O termo ESG surgiu em 2004, em um relatório feito pelo Pacto Global, braço da Organização das Nações Unidas (ONU) que tem o objetivo de engajar empresas e organizações na adoção de princípios nas áreas de direitos humanos, trabalho, meio ambiente e anticorrupção. Nesse documento, foi solicitado um esforço por parte da ONU para que organizações integrem os fatores sociais, ambientais e de gestão/governança. Nesse contexto, ESG se relaciona com os Objetivos do Desenvolvimento Sustentável (ODS) – agenda também da ONU – que convoca todas as nações para solucionar 17 desafios macroestratégicos até 2030.

Nesta reportagem especial, escutamos especialistas e representantes do setor de transporte e trazemos conteúdo com o objetivo de fomentar essa pauta nas transportadoras para a implantação de ações efetivas com segurança jurídica e institucional.

 

Um bom negócio

Segundo uma pesquisa feita em 2017, pela consultoria The Boston Consulting Group (BCG), empresas com desempenho superior em áreas ambientais, sociais e de governança (ESG) apresentam margens de valorização mais altas do que as que não se preocupam muito em incorporar questões ESG em seus negócios.

Dados em estudo:

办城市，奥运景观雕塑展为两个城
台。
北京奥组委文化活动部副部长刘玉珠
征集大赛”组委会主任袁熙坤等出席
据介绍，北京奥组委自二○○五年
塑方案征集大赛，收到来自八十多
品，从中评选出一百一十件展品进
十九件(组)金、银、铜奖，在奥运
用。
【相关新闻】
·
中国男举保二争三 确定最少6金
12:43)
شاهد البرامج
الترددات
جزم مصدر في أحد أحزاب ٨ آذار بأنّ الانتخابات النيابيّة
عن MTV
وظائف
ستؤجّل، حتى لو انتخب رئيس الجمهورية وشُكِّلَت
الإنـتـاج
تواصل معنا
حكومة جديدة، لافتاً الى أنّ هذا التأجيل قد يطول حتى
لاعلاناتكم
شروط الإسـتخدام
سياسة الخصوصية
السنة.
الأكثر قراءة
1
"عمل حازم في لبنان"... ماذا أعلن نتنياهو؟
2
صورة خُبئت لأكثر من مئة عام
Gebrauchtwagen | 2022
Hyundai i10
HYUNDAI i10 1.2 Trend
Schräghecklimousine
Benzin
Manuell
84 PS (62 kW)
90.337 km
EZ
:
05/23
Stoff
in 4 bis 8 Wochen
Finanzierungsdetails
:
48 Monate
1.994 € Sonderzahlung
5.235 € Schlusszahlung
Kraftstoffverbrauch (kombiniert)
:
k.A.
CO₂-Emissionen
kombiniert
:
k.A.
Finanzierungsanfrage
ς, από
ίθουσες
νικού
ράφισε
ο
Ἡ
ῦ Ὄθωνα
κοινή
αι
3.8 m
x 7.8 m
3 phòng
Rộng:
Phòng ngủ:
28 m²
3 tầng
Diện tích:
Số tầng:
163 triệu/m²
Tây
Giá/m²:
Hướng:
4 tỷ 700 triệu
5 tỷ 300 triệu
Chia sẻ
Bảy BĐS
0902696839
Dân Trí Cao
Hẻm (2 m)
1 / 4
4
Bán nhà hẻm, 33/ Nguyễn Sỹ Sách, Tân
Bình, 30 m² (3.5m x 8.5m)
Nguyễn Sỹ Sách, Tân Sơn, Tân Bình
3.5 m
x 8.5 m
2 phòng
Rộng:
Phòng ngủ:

Tarefa 1:
Segundo o texto sobre ESG, quantos desafios macroestratégicos os Objetivos do Desenvolvimento Sustentável convocam as nações a solucionar até 2030?
Tarefa 2:
Transcreva do texto sobre ESG o trecho entre "O termo ESG" e "macroestratégicos até 2030.", incluindo ambos.

Resultado do exercício 1:
17 desafios.

Resultado do exercício 2:
O termo ESG surgiu em 2004, em um relatório feito pelo Pacto Global, braço da Organização das Nações Unidas (ONU) que tem o objetivo de engajar empresas e organizações na adoção de princípios nas áreas de direitos humanos, trabalho, meio ambiente e anticorrupção. Nesse documento, foi solicitado um esforço por parte da ONU para que organizações integrem os fatores sociais, ambientais e de gestão/governança. Nesse contexto, ESG se relaciona com os Objetivos do Desenvolvimento Sustentável (ODS) – agenda também da ONU – que convoca todas as nações para solucionar 17 desafios macroestratégicos até 2030.